Action item> Give every line of the data again, unchanged, but with no pictures.

──────── Data section

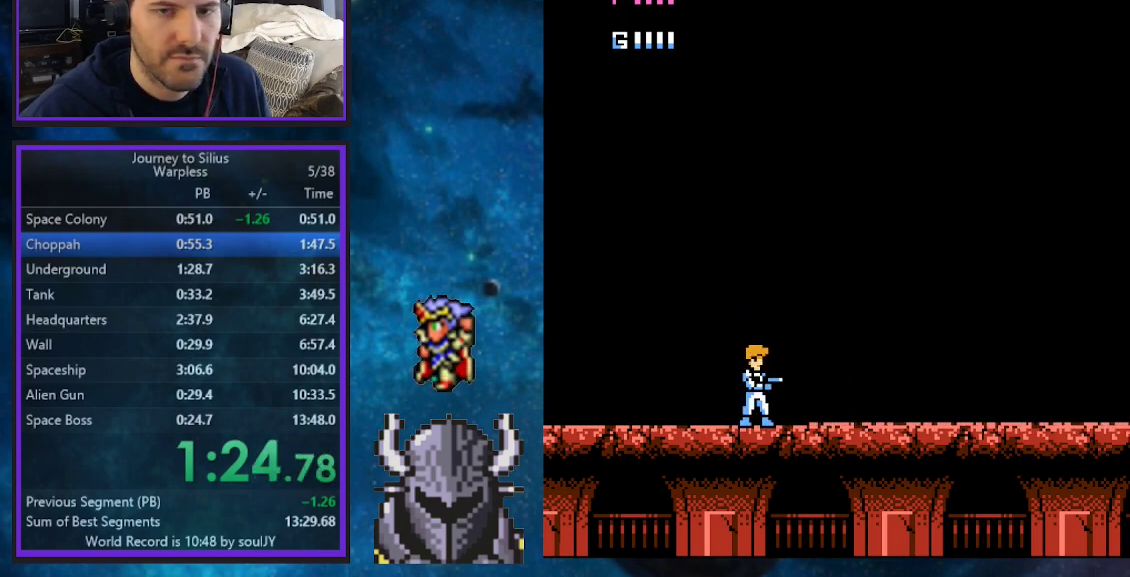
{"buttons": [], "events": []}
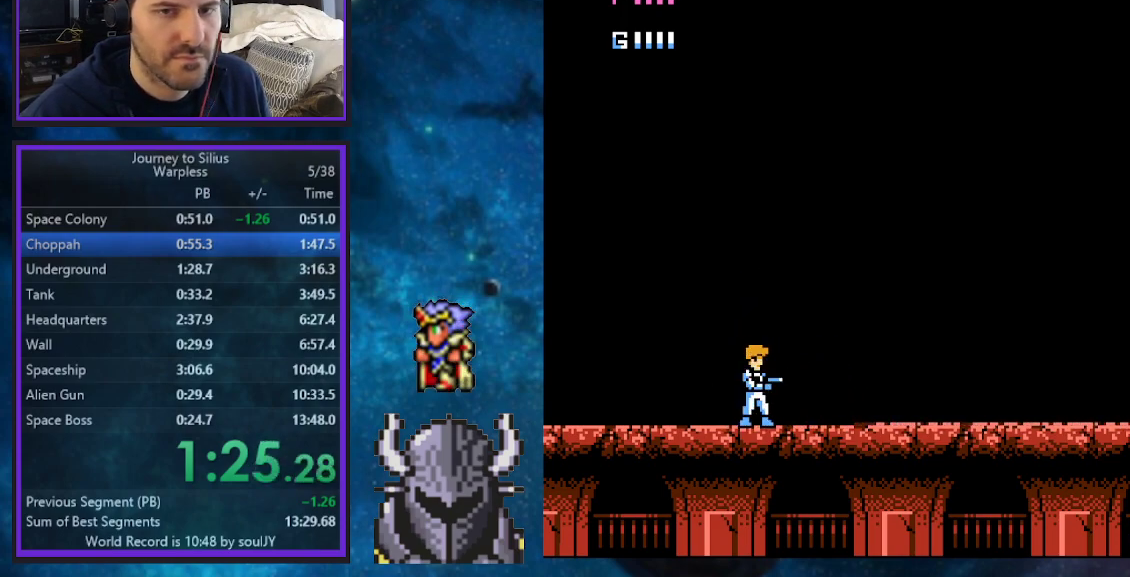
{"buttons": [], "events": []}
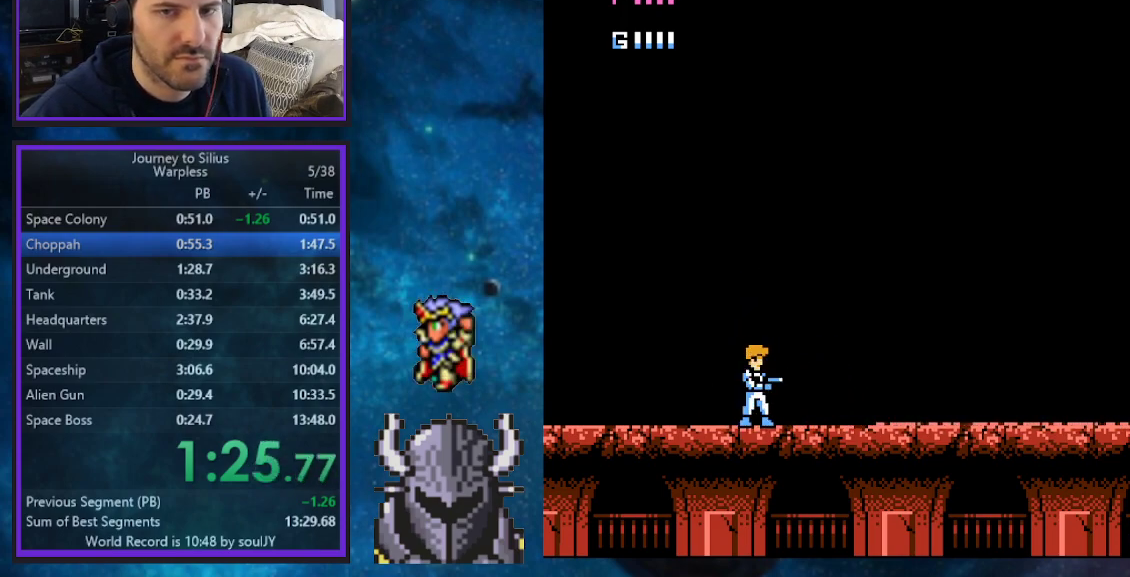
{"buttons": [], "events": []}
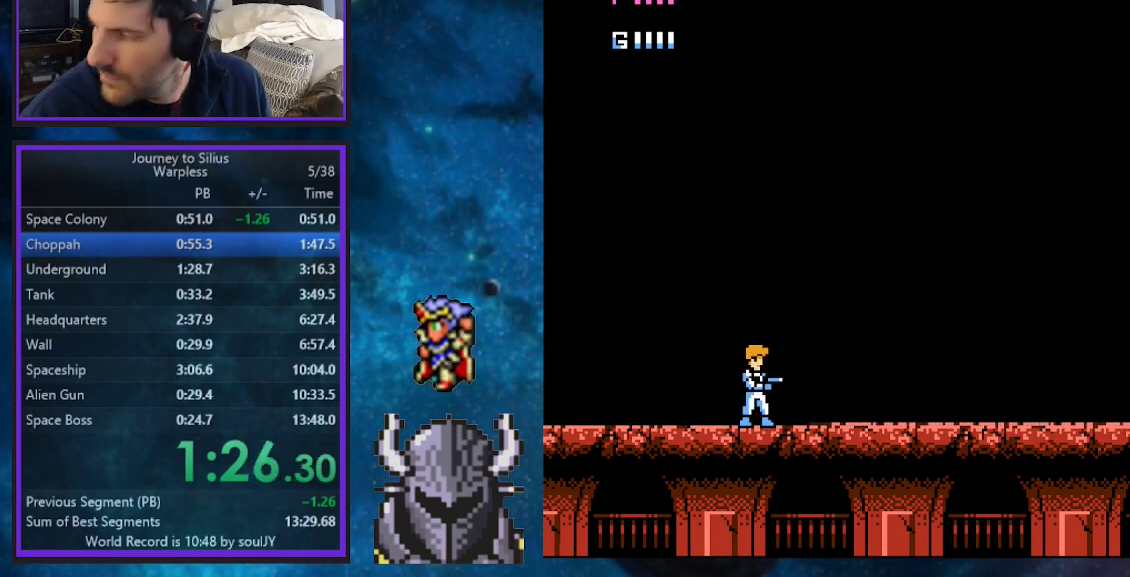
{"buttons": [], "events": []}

────────────────

Written response>
{"buttons": [], "events": []}
{"buttons": [], "events": []}
{"buttons": [], "events": []}
{"buttons": [], "events": []}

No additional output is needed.